7. Encourage peer-to-peer learning

Encouraging and making it easy for employees to share new information they've learned with their peers can help foster a culture of continuous learning.

For example, if an employee goes to a conference, have them share the highlights with other employees at the next team meeting.

Also, some learning platforms provide tools for employees to share learning content with others in the organization, such as an article, video or preferred website. Employees might also be able to use the learning platform to exchange ideas on a course they are taking or a topic of shared interest.

8. Hold regular learning opportunities for all employees

These sessions will include employees with a variety of backgrounds, so it's important to focus on broad topics that will be relevant to most attendees. For example, the company might offer sessions that provide information about the products and services it sells.
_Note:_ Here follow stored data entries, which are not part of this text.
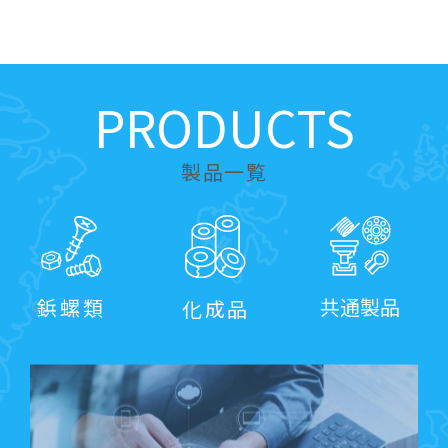
PRODUCTS
製品一覧
共通製品
鋲螺類
化成品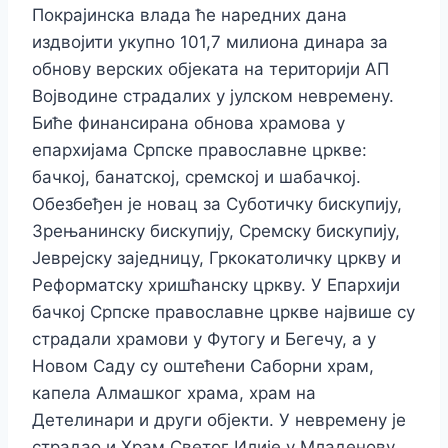
Покрајинска влада ће наредних дана
издвојити укупно 101,7 милиона динара за
обнову верских објеката на територији АП
Војводине страдалих у јулском невремену.
Биће финансирана обнова храмова у
епархијама Српске православне цркве:
бачкој, банатској, сремској и шабачкој.
Обезбеђен је новац за Суботичку бискупију,
Зрењанинску бискупију, Сремску бискупију,
Јеврејску заједницу, Гркокатоличку цркву и
Реформатску хришћанску цркву. У Епархији
бачкој Српске православне цркве највише су
страдали храмови у Футогу и Бегечу, а у
Новом Саду су оштећени Саборни храм,
капела Алмашког храма, храм на
Детелинари и други објекти. У невремену је
страдао и Храм Светог Илије у Младенову,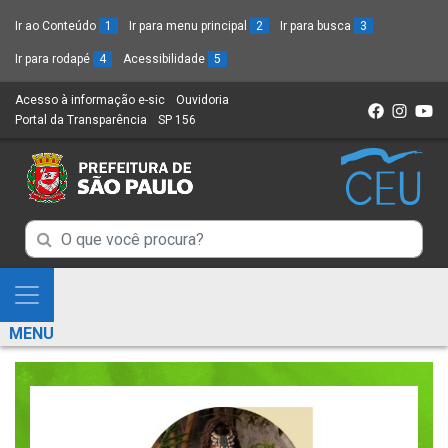
Ir ao Conteúdo
1
Ir para menu principal
2
Ir para busca
3
Ir para rodapé
4
Acessibilidade
5
Acesso à informação e-sic
(Link
Ouvidoria
(Link
Portal da Transparência
(Link
SP 156
para
(Link
para
para
um
para
um
um
novo
um
novo
novo
sítio)
novo
sítio)
sítio)
sítio)
Campo
Campo
de
de
Busca
Mostra
de
Busca
e
informações
MENU
de
Esconde
informações
Menu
Similarly broad topics, such as communication, performance management and an introduction to finance, are likely to have broad appeal and practical benefit for employees.

9. Share success stories

Organizations often have employees who are committed to lifelong learning as they continue along their personal development journeys. Sharing their success gives other employees something to strive for. The stories might include the number of courses these top employees have completed, how they were able to apply something they learned to improve a product or service, or a change that had a positive impact and led to higher productivity.
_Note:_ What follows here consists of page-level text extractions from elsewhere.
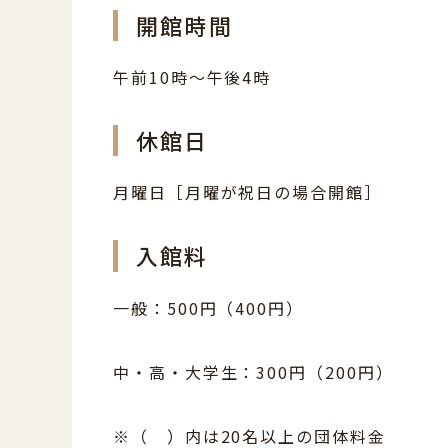
開館時間
午前10時～午後4時
休館日
月曜日［月曜が祝日の場合開館］
入館料
一般：500円（400円）
中・高・大学生：300円（200円）
※（ ）内は20名以上の団体料金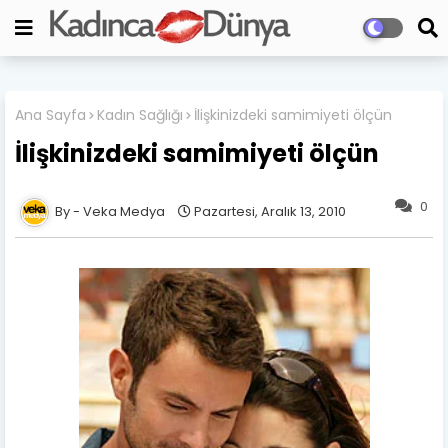
Ana Sayfa
Kadın Sağlığı
İlişkinizdeki samimiyeti ölçün
İlişkinizdeki samimiyeti ölçün
0
Veka Medya
Pazartesi, Aralık 13, 2010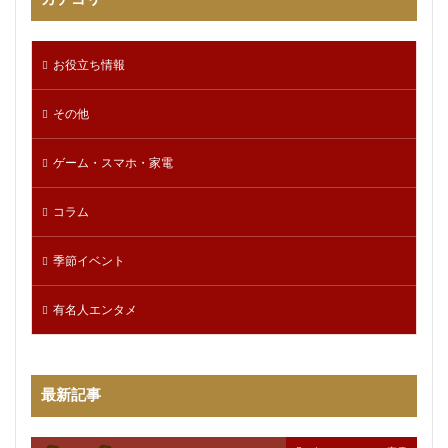
お役立ち情報
その他
ゲーム・スマホ・家電
コラム
季節イベント
有名人エンタメ
最新記事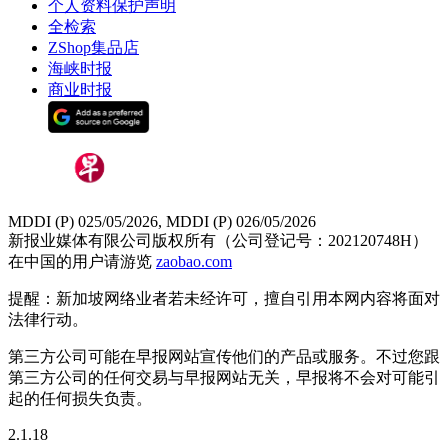
个人资料保护声明
全检索
ZShop集品店
海峡时报
商业时报
MDDI (P) 025/05/2026, MDDI (P) 026/05/2026
新报业媒体有限公司版权所有（公司登记号：202120748H）
在中国的用户请游览
zaobao.com
提醒：新加坡网络业者若未经许可，擅自引用本网内容将面对
法律行动。
第三方公司可能在早报网站宣传他们的产品或服务。不过您跟
第三方公司的任何交易与早报网站无关，早报将不会对可能引
起的任何损失负责。
2.1.18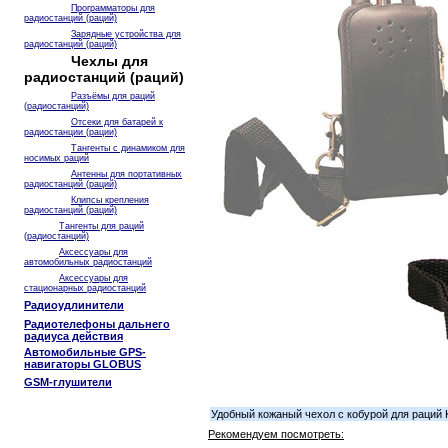
Программаторы для
радиостанций (раций)
Зарядные устройства для
радиостанций (раций)
Чехлы для
радиостанций (раций)
Разъёмы для раций
(радиостанций)
Отсеки для батарей к
радиостанции (рации)
Тангенты с динамиком для
носимых раций
Антенны для портативных
радиостанций (раций)
Клипсы крепления
радиостанций (раций)
Тангенты для раций
(радиостанций)
Аксессуары для
автомобильных радиостанций
Аксессуары для
стационарных радиостанций
Радиоудлинители
Радиотелефоны дальнего
радиуса действия
Автомобильные GPS-
навигаторы GLOBUS
GSM-глушители
Удобный кожаный чехол с кобурой для раций
Рекомендуем посмотреть: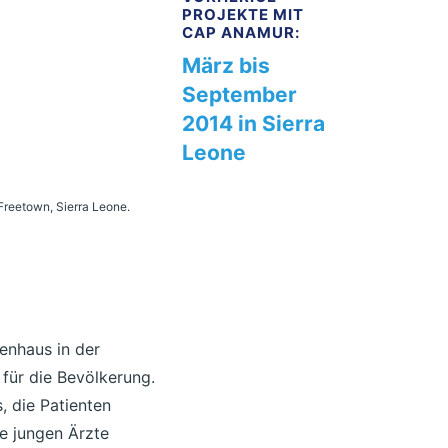
PROJEKTE MIT
CAP ANAMUR:
März bis
September
2014 in Sierra
Leone
Freetown, Sierra Leone.
enhaus in der
 für die Bevölkerung.
, die Patienten
e jungen Ärzte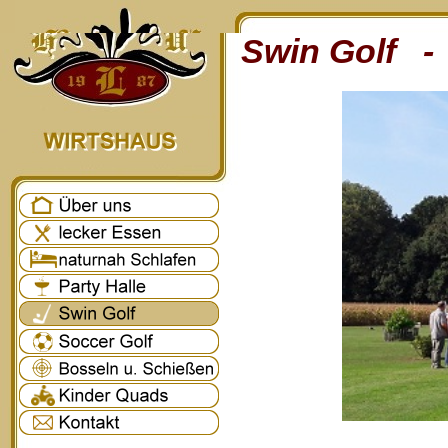
Swin Golf - 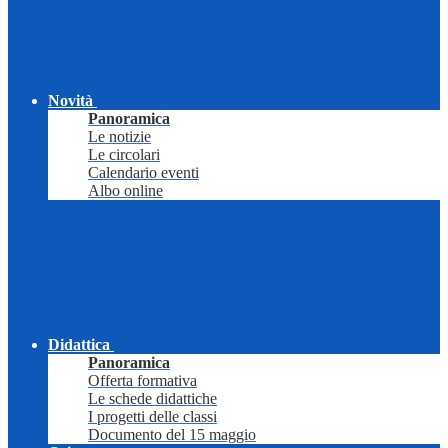
Novità
Panoramica
Le notizie
Le circolari
Calendario eventi
Albo online
Didattica
Panoramica
Offerta formativa
Le schede didattiche
I progetti delle classi
Documento del 15 maggio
The training recounted in these success stories could also have played a role in promotions and succession planning, which might entice employees to take continuous learning more seriously -- especially when it's reinforced with real examples of employees who have been promoted.

10. Add gamification

Gamification turns a regular task into a game to encourage friendly competition. It often includes a leaderboard that gives employees insight into who is taking advantage of training opportunities and sharing their own learning.
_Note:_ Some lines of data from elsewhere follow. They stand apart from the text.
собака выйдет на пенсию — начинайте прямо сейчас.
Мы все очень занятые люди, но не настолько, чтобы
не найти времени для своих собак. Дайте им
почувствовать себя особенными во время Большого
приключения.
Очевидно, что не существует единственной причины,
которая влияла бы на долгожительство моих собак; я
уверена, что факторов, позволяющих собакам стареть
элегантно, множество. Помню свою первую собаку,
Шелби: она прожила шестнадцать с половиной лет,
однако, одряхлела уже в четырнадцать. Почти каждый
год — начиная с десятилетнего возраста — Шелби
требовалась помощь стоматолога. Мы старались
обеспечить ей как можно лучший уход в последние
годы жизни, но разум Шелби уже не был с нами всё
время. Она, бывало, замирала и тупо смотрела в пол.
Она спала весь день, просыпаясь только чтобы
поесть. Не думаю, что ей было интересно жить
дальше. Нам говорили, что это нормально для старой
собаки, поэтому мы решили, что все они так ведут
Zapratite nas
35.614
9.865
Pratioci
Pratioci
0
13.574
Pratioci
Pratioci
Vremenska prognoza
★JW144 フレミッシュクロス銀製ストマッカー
Points are awarded for different activities the company wants to reinforce. For example, completing a one-hour course might earn an employee 10 points and a two-hour course 20 points. Employees might also receive points for other activities, such as leading a course for their peers, or sharing content and collaborating with others on the learning platform.

Ideally, the points translate into more tangible rewards for employees. Perhaps each point has a monetary value that can be redeemed for certain products.

11. Include mentorship

The L&D team should consider adding a mentorship program to the organization's learning opportunities. It can be an informal program, where the mentor and mentee are introduced, but there is little oversight or expectation, which allows both parties to set their own expectations for the learning process.

Alternatively, a mentorship program can be formal and structured. In this case, there might be an application process for both the mentee and mentor, expectations related to the number of times they meet per year, note taking during meetings and so on. This level of formality might be the preferred method if the mentees are part of a succession plan and it's important to measure each mentee's readiness in terms of knowledge and skills.

While each mentorship program has its benefits, the formal approach will require additional time and resources to implement and monitor once it's launched.

12. Be prepared to measure

Measuring the success of a program typically sends a strong message that it's important and, in the case of continuous learning, reinforces the growth mindset. Leaders don't want to be singled out for not meeting expectations for fostering employee development.

The executive team might ask for regular updates to determine how the program is progressing. For example, there might be separate metrics on the number of employees taking internal courses versus pursuing external courses from colleges and universities, and how teams are using their training budget.

The results can be shared with employees when other information is being provided, such as when quarterly financial results are announced.